Participants were assigned to the disease-specific subgroups based on their ICD-10 diagnoses. Subjects with more than one of the analysed conditions (i.e., CeD, UC, or CD) were excluded (n = 868). The remaining participants were used as the reference cohort (Supplementary Fig. S1). ICD-10 diagnoses obtained from medical reports were collected for each subject, and duplicates were removed. To perform a PheWAS analysis, all ICD 10-codes were converted into Phecodes using the "PheWAS" R package49,50. Phecodes represent a high-throughput phenotyping tool used to rapidly define the case/control status of clinically meaningful diseases and conditions48. Using this package, a series of case–control tests were performed: (1) each analysed case group was generated by including patients with the corresponding Phecode; (2) individuals were assigned to the control group when they lacked the tested Phecode; and (3) to ensure statistical power, analysis was restricted to Phecodes with at least 200 cases51. Autoimmune Phecodes were identified using the official list of the American autoimmune association52.

Statistical analysis

All continuous variables are presented as the mean ± standard deviation. Categorical variables are displayed as absolute and relative frequencies. Odds and hazard ratios are presented with their corresponding 95% confidence intervals (CIs).

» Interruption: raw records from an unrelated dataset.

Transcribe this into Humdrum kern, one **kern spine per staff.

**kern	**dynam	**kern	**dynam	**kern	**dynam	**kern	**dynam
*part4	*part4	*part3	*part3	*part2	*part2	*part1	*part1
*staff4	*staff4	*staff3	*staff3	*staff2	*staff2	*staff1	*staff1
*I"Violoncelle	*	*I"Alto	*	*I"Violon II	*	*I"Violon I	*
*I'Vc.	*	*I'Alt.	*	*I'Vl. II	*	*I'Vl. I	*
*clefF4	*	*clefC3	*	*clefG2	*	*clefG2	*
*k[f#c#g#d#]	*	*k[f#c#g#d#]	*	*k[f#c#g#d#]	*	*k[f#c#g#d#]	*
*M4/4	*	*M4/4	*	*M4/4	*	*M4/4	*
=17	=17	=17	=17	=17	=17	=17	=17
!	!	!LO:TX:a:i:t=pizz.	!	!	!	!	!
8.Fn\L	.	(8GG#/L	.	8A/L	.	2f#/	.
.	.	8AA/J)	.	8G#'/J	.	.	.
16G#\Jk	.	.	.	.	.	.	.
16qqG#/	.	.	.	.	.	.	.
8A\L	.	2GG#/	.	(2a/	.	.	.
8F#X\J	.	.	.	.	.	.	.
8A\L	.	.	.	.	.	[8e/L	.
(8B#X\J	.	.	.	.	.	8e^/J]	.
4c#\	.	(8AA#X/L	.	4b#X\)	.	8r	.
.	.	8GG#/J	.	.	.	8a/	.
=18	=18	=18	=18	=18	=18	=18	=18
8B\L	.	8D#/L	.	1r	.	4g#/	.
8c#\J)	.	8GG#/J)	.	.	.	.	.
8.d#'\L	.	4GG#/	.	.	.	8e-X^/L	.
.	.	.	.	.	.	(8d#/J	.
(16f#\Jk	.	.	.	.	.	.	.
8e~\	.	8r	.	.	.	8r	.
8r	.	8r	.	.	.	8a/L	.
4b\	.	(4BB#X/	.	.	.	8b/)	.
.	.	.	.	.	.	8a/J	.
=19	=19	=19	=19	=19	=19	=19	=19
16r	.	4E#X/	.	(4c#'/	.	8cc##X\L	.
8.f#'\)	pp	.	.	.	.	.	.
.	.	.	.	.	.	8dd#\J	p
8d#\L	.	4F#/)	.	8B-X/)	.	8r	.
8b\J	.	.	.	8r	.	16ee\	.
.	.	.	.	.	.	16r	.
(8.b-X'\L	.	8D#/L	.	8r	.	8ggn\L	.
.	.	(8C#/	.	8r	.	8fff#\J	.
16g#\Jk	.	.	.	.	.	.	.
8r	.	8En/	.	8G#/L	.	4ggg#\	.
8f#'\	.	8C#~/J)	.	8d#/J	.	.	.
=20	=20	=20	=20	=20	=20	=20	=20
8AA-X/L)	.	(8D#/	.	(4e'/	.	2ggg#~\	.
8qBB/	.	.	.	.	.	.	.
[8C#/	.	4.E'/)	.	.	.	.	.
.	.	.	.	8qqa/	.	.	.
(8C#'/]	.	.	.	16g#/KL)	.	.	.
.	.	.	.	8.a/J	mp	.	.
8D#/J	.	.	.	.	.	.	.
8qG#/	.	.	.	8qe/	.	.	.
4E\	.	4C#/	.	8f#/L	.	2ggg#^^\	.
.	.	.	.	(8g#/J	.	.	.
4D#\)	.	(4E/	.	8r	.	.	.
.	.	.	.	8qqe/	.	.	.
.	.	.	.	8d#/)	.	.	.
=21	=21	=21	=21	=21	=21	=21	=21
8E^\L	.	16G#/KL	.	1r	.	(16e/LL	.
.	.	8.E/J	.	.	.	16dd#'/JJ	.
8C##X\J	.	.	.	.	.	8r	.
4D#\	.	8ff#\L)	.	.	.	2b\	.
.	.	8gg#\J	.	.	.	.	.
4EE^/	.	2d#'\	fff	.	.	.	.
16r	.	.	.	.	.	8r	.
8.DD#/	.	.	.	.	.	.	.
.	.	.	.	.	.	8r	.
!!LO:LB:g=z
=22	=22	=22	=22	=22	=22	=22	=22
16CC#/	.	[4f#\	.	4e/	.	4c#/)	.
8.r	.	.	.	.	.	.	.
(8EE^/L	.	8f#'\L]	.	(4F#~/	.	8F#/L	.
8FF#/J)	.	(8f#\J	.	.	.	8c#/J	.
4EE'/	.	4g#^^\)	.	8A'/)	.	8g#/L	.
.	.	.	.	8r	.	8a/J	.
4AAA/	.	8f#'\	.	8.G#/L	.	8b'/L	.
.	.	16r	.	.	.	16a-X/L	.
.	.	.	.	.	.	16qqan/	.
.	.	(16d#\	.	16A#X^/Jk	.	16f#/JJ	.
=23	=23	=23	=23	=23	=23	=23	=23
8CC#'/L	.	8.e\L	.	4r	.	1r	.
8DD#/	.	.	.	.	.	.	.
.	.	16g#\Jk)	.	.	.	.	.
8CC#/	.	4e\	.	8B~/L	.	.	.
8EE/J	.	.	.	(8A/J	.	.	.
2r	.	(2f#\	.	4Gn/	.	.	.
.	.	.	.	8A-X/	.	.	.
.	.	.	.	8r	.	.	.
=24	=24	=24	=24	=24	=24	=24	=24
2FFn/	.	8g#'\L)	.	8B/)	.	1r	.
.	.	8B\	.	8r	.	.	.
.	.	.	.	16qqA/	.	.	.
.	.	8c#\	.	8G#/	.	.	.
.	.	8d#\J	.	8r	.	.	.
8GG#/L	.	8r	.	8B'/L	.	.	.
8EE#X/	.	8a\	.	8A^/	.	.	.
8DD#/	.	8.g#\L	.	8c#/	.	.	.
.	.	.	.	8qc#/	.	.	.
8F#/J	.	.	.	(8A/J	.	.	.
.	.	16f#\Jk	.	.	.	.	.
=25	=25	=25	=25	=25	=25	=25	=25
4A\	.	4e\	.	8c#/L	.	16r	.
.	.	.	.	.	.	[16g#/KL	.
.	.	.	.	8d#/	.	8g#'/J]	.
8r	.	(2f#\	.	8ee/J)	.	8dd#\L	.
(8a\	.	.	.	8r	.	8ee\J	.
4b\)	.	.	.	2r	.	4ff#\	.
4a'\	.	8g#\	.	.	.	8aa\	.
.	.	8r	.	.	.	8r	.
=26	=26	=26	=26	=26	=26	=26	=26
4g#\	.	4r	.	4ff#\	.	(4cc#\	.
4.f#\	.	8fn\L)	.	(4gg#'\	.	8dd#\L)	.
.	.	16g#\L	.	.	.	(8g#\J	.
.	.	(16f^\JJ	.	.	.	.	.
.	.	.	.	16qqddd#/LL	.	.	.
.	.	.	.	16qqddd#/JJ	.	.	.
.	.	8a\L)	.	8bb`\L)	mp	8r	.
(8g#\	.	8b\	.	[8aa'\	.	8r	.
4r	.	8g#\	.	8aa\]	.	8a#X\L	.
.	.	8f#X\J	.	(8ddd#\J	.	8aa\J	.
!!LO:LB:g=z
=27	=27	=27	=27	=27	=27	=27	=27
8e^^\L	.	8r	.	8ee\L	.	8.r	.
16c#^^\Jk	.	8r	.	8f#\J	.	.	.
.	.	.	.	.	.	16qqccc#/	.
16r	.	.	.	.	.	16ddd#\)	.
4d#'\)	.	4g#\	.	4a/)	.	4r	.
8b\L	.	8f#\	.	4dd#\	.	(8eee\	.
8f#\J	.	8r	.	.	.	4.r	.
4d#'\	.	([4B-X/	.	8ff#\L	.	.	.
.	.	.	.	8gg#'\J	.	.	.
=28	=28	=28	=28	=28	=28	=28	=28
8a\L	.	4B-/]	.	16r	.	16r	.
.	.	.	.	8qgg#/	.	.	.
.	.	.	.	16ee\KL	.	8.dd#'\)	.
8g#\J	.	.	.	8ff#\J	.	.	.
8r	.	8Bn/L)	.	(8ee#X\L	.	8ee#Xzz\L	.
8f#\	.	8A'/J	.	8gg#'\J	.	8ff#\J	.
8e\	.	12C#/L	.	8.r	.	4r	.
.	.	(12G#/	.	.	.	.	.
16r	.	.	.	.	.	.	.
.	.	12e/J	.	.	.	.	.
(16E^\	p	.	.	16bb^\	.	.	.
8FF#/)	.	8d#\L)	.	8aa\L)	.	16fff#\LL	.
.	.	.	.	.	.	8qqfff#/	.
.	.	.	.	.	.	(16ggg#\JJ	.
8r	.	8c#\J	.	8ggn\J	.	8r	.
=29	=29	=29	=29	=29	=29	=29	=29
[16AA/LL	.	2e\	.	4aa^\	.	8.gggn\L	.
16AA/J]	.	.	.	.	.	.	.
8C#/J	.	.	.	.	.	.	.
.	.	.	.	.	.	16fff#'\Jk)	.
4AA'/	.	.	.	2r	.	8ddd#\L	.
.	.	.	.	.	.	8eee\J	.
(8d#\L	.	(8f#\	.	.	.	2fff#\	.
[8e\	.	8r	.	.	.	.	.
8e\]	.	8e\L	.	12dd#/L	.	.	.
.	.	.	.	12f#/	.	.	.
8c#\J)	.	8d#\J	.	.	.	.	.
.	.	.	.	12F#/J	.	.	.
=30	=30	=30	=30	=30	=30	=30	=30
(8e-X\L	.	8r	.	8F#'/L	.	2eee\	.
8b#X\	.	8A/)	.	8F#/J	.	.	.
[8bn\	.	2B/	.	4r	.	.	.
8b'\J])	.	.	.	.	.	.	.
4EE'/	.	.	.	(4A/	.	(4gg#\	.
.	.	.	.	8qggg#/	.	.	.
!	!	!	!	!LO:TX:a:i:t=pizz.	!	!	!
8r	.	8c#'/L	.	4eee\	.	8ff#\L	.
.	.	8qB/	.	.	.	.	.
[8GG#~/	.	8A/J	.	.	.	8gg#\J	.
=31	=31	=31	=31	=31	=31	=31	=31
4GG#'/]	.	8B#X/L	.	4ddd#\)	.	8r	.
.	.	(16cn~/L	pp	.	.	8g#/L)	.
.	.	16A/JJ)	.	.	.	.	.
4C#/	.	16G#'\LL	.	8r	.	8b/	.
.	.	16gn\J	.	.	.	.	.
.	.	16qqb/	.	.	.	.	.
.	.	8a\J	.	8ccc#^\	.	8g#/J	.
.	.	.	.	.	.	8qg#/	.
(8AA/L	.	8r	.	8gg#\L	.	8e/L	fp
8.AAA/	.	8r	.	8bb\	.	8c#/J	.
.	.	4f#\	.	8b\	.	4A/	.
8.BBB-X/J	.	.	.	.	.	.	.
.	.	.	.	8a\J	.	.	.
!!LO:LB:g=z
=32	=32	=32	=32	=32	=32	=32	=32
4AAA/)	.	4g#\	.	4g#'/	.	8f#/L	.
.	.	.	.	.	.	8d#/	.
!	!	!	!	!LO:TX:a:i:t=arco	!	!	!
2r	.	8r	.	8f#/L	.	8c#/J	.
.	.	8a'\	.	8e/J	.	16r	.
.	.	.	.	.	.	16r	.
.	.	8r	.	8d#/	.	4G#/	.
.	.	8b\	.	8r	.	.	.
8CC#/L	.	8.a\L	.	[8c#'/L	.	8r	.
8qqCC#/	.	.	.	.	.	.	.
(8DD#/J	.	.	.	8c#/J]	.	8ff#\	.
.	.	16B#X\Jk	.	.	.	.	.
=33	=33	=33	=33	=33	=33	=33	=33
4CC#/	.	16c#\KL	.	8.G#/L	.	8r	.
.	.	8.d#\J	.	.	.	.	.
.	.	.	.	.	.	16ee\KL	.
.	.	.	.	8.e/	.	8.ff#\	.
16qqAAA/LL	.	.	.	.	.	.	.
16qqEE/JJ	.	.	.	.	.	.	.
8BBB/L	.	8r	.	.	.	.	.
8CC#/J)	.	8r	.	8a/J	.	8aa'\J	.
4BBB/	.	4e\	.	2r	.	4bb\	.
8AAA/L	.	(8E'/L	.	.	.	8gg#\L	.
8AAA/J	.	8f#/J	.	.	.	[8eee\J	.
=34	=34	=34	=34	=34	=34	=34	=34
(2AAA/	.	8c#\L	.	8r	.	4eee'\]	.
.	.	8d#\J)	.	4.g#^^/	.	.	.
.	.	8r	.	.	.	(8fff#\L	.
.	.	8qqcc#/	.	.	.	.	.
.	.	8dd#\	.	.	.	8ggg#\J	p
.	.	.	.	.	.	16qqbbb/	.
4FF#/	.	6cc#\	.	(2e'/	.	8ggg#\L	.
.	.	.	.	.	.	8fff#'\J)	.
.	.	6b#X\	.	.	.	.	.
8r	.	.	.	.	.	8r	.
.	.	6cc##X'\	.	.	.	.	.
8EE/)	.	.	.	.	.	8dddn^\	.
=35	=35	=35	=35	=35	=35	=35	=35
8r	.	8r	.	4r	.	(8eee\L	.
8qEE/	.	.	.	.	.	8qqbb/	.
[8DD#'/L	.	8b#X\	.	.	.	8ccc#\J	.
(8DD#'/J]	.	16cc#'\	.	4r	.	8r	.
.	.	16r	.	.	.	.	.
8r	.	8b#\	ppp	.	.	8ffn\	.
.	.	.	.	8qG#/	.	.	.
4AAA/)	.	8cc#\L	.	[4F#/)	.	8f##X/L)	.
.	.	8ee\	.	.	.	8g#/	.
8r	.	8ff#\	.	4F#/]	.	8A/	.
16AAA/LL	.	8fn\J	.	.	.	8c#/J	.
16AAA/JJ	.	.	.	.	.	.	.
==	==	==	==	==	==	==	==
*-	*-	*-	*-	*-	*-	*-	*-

Hazard ratios were calculated using Cox proportional hazard regression models. Mortality was depicted as deaths per 1000 person-years, which were calculated using the following formula: (number of deaths/total number of subjects)/mean survival * 1000. To test for independent associations, multivariable logistic regression was used. All multivariable analyses were adjusted for age, sex and body mass index (BMI). PheWAS analysis was performed using the "PheWAS" R package. Bonferroni correction was used to adjust for multiple testing, and differences were considered to be statistically significant when p < 0.05. The data were analysed using SPSS Statistics version 27 (IBM; Armonk, NY, USA) and visualized with Prism version 8 (GraphPad, La Jolla, CA, USA).